Damone received both a personal and professional financial settlement from Kimmel and Jones, respectively, and signed a noncompete clause. She said she doubts she’d ever return to the industry. “I do miss a certain excitement that was there, and I do miss the people,” she said.
Now, instead of fashion types, she spends her time with Damone’s cronies, such as Steve Lawrence and Edie Gorme, Jerry Vale and Jack Jones. “I met Milton Berle. He helped Vic before he became known. Vic was 17 years old and was on Arthur Godfrey Talent Scouts. ‘Hey kid,’ Berle said, ‘If you win this, I’m going to help you.’ He sang, “Prisoner of Love,” and Berle got him a manager at William Morris.”

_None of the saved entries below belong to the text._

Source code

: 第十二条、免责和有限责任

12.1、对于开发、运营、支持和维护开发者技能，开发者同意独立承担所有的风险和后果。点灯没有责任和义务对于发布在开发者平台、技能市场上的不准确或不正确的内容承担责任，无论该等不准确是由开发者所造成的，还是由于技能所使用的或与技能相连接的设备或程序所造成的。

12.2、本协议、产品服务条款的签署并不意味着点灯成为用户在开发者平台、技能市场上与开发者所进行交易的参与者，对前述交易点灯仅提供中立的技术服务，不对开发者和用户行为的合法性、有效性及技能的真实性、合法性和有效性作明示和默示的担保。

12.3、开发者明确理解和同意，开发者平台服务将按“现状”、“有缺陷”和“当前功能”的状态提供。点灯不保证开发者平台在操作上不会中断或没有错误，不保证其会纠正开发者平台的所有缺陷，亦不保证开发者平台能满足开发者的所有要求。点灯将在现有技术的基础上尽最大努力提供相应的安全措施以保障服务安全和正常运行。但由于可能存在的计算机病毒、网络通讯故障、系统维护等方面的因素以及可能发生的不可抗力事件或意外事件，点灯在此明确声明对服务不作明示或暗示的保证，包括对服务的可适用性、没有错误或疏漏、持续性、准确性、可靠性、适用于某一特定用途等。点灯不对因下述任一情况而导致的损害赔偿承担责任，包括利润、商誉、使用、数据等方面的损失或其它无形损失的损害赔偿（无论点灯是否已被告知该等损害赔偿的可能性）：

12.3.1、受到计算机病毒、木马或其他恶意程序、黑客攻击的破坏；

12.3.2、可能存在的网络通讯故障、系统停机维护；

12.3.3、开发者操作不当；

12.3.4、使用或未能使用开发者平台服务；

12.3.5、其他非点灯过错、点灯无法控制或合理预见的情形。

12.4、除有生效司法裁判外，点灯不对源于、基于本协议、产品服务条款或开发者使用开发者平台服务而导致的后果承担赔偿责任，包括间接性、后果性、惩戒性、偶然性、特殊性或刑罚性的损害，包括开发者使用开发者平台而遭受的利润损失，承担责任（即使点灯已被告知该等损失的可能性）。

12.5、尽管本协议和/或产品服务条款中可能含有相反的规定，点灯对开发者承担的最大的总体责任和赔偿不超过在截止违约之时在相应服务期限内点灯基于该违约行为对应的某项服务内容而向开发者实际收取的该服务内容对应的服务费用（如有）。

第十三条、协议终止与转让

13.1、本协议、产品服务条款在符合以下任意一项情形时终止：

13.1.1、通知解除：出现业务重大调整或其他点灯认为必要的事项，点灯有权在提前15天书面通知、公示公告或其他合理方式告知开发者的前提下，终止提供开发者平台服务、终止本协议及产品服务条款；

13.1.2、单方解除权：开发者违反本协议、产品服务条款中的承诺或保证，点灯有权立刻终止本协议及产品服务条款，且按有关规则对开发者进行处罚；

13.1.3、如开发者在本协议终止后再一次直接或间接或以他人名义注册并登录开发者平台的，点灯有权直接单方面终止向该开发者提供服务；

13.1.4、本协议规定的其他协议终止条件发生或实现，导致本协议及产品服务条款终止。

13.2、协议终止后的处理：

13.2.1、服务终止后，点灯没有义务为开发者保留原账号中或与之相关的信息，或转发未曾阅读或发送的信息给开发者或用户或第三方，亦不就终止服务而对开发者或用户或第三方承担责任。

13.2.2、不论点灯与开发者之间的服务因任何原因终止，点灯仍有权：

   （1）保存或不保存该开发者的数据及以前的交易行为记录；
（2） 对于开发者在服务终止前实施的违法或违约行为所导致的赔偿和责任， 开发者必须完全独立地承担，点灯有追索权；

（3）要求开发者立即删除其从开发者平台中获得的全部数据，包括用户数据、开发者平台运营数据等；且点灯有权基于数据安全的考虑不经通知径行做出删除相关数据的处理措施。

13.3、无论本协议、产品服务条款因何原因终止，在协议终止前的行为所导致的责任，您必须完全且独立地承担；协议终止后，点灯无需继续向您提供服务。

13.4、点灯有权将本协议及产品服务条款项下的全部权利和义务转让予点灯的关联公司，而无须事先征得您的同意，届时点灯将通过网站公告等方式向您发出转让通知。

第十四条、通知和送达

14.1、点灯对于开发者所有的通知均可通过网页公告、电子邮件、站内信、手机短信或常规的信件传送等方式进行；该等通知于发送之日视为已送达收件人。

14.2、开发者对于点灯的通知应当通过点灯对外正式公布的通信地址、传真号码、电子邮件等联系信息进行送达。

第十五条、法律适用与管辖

Rena Rowan Damone has become a major philanthropic presence in Philadelphia. She serves on the American Cancer Society Foundation’s board of trustees and has endowed the Rena and Vic Damone-American Cancer Society Fellowship with a commitment of $500,000 for breast cancer research. She has also founded the Rena Rowan Breast Cancer Center at the University of Pennsylvania Cancer Center, which opened in 2000. She has also established the Rena Rowan Foundation for the Homeless and the Rowan House, which consists of 26 apartments. In the past two years, she has opened 40 Rowan Homes to help homeless people become self-sufficient, with plans to open 35 more next year. In February 2001, Damone had a private audience with Pope John Paul II because she is redoing a home in which Polish people can stay while they visit Rome.
Kimmel, a billionaire, still lives in Philadelphia, where he is a major philanthropic presence. His charities include the Sidney Kimmel Foundation, which so far has given away $400 million, including the creation of the Kimmel Center for the Performing Arts in Philadelphia and four separate cancer-research centers in Philadelphia, New York, San Diego and Baltimore.
Damone seems to have adjusted very well to her new life. One of her friends recently told her that Kimmel did her “a huge favor” by not marrying her. “I think God has sent Vic to me. He’s the most caring, giving man and just the best,” she said.
Another distinct advantage of Damone’s new lifestyle is her upgraded wardrobe.
“I still wear some Jones and some Lauren. I wear some Armani and some Max Mara. I really love Malo knits. I wore Jones all the time when I was there.”